:: Task objective ::
Rewrite the items below, changing every "Transcribe" to "Write out" and leaving everything else the same.

— Start of Data listing —

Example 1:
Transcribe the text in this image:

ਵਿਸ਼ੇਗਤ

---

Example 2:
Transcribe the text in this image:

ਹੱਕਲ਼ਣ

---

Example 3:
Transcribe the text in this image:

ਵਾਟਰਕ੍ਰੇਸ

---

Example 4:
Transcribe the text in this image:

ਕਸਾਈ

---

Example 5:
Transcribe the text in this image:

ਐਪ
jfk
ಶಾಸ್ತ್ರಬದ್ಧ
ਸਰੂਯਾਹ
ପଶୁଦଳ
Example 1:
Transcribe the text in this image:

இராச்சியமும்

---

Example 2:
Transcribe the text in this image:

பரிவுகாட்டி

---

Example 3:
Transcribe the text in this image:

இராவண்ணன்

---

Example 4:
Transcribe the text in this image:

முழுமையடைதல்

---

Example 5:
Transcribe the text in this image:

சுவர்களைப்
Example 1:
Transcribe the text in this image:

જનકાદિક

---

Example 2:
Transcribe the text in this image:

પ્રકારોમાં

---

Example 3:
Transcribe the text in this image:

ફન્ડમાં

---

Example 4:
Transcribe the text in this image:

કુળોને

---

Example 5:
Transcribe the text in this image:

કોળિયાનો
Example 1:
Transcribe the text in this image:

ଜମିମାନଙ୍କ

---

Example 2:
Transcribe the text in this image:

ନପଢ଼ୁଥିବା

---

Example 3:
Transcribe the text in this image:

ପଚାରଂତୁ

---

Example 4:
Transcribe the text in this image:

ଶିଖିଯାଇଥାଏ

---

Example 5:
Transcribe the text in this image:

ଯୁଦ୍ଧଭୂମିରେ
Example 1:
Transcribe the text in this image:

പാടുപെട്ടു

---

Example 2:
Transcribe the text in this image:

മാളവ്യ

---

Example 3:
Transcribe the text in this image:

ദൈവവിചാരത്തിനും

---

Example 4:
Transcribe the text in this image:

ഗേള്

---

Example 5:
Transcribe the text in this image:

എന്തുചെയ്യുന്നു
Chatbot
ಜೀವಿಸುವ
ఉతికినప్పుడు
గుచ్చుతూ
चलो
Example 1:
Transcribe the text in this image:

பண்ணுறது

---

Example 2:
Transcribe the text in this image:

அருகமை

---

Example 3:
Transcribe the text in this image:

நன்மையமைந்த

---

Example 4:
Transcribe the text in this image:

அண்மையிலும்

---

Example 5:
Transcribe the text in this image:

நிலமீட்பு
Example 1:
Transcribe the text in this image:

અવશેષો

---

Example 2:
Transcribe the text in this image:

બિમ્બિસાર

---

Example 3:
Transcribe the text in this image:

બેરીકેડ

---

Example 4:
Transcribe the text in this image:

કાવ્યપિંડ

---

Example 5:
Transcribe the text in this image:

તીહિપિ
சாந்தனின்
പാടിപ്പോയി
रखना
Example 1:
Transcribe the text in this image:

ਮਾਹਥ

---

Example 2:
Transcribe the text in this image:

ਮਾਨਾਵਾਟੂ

— End of Data listing —

:: Task answer ::
Example 1:
Write out the text in this image:

ਵਿਸ਼ੇਗਤ

---

Example 2:
Write out the text in this image:

ਹੱਕਲ਼ਣ

---

Example 3:
Write out the text in this image:

ਵਾਟਰਕ੍ਰੇਸ

---

Example 4:
Write out the text in this image:

ਕਸਾਈ

---

Example 5:
Write out the text in this image:

ਐਪ
jfk
ಶಾಸ್ತ್ರಬದ್ಧ
ਸਰੂਯਾਹ
ପଶୁଦଳ
Example 1:
Write out the text in this image:

இராச்சியமும்

---

Example 2:
Write out the text in this image:

பரிவுகாட்டி

---

Example 3:
Write out the text in this image:

இராவண்ணன்

---

Example 4:
Write out the text in this image:

முழுமையடைதல்

---

Example 5:
Write out the text in this image:

சுவர்களைப்
Example 1:
Write out the text in this image:

જનકાદિક

---

Example 2:
Write out the text in this image:

પ્રકારોમાં

---

Example 3:
Write out the text in this image:

ફન્ડમાં

---

Example 4:
Write out the text in this image:

કુળોને

---

Example 5:
Write out the text in this image:

કોળિયાનો
Example 1:
Write out the text in this image:

ଜମିମାନଙ୍କ

---

Example 2:
Write out the text in this image:

ନପଢ଼ୁଥିବା

---

Example 3:
Write out the text in this image:

ପଚାରଂତୁ

---

Example 4:
Write out the text in this image:

ଶିଖିଯାଇଥାଏ

---

Example 5:
Write out the text in this image:

ଯୁଦ୍ଧଭୂମିରେ
Example 1:
Write out the text in this image:

പാടുപെട്ടു

---

Example 2:
Write out the text in this image:

മാളവ്യ

---

Example 3:
Write out the text in this image:

ദൈവവിചാരത്തിനും

---

Example 4:
Write out the text in this image:

ഗേള്

---

Example 5:
Write out the text in this image:

എന്തുചെയ്യുന്നു
Chatbot
ಜೀವಿಸುವ
ఉతికినప్పుడు
గుచ్చుతూ
चलो
Example 1:
Write out the text in this image:

பண்ணுறது

---

Example 2:
Write out the text in this image:

அருகமை

---

Example 3:
Write out the text in this image:

நன்மையமைந்த

---

Example 4:
Write out the text in this image:

அண்மையிலும்

---

Example 5:
Write out the text in this image:

நிலமீட்பு
Example 1:
Write out the text in this image:

અવશેષો

---

Example 2:
Write out the text in this image:

બિમ્બિસાર

---

Example 3:
Write out the text in this image:

બેરીકેડ

---

Example 4:
Write out the text in this image:

કાવ્યપિંડ

---

Example 5:
Write out the text in this image:

તીહિપિ
சாந்தனின்
പാടിപ്പോയി
रखना
Example 1:
Write out the text in this image:

ਮਾਹਥ

---

Example 2:
Write out the text in this image:

ਮਾਨਾਵਾਟੂ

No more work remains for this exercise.